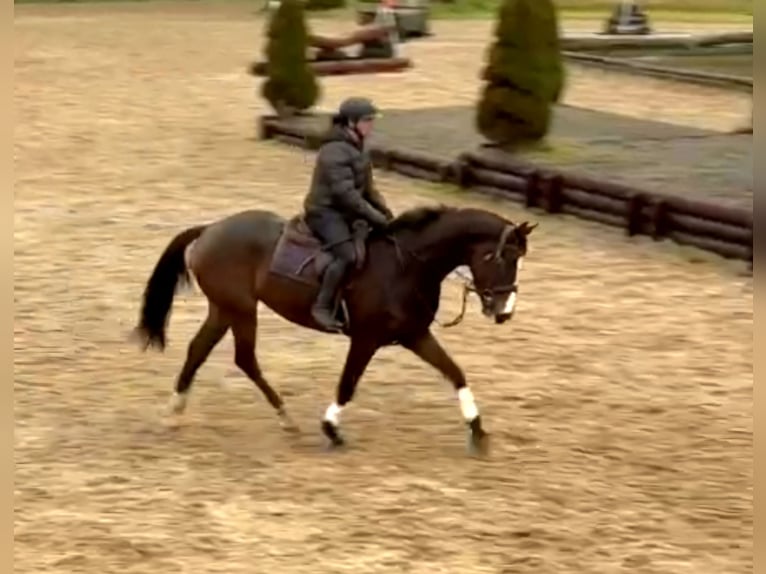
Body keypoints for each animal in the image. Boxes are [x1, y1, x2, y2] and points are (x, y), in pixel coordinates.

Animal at [132, 205, 536, 456]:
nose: (504, 312)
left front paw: (478, 431)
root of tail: (211, 228)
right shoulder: (366, 339)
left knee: (201, 351)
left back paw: (177, 411)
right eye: (502, 257)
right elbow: (348, 384)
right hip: (240, 310)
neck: (406, 265)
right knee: (244, 358)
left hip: (225, 309)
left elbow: (455, 372)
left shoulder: (415, 335)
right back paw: (284, 417)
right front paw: (331, 428)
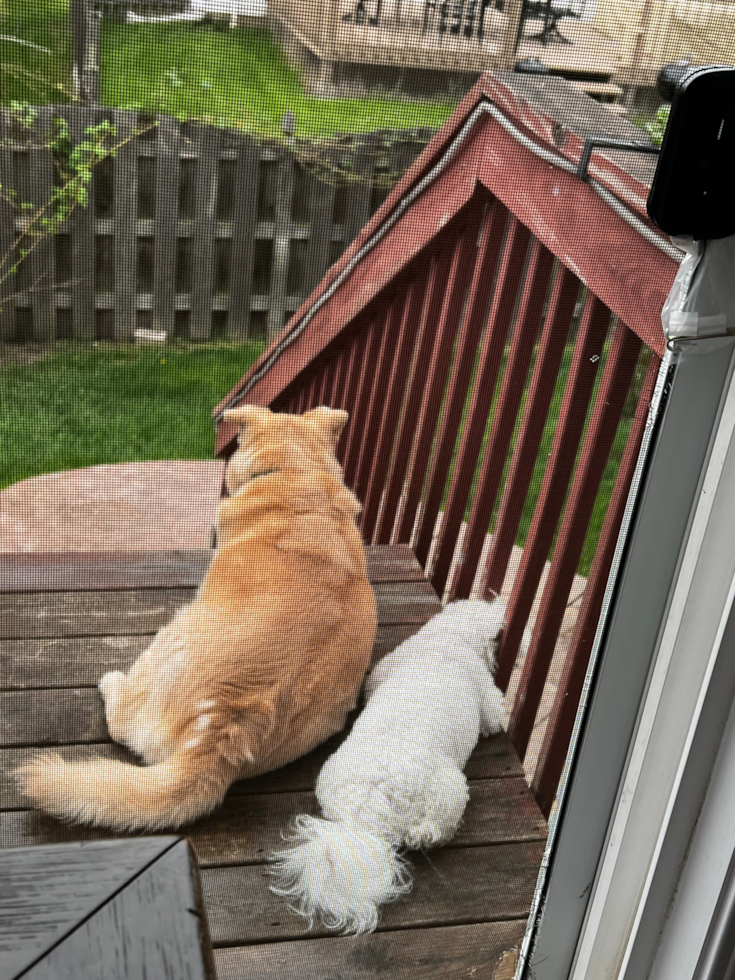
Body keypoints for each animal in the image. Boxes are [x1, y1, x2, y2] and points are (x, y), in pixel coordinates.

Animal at [268, 596, 506, 936]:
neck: (446, 638)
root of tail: (364, 813)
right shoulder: (488, 700)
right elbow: (495, 713)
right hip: (449, 790)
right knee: (432, 828)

··········

The expected response is every line of the material, written out exactly, with the images removed.

■ SOLUTION FOR THIS PROBLEM
Body keypoints for each animal in the image. Boxes are [x1, y1, x2, y2] and points are (x, y), in pixel coordinates.

Animal at [132, 205, 536, 456]:
nose: (504, 312)
left front paw: (478, 431)
root of tail: (211, 228)
right shoulder: (366, 339)
left knee: (201, 351)
left back paw: (177, 411)
right eye: (502, 257)
right elbow: (348, 384)
right hip: (240, 310)
neck: (406, 265)
right knee: (244, 358)
left hip: (225, 309)
left elbow: (455, 372)
left shoulder: (415, 335)
right back paw: (284, 417)
right front paw: (331, 428)
Body keypoints for each animal in the image. Boxes are [x1, y1, x2, y2] and points are (x, y), in pixel coordinates.

Animal at [268, 596, 506, 936]:
neck: (446, 638)
root of tail: (364, 813)
right shoulder: (488, 700)
right elbow: (495, 713)
right hip: (449, 790)
right knee: (432, 828)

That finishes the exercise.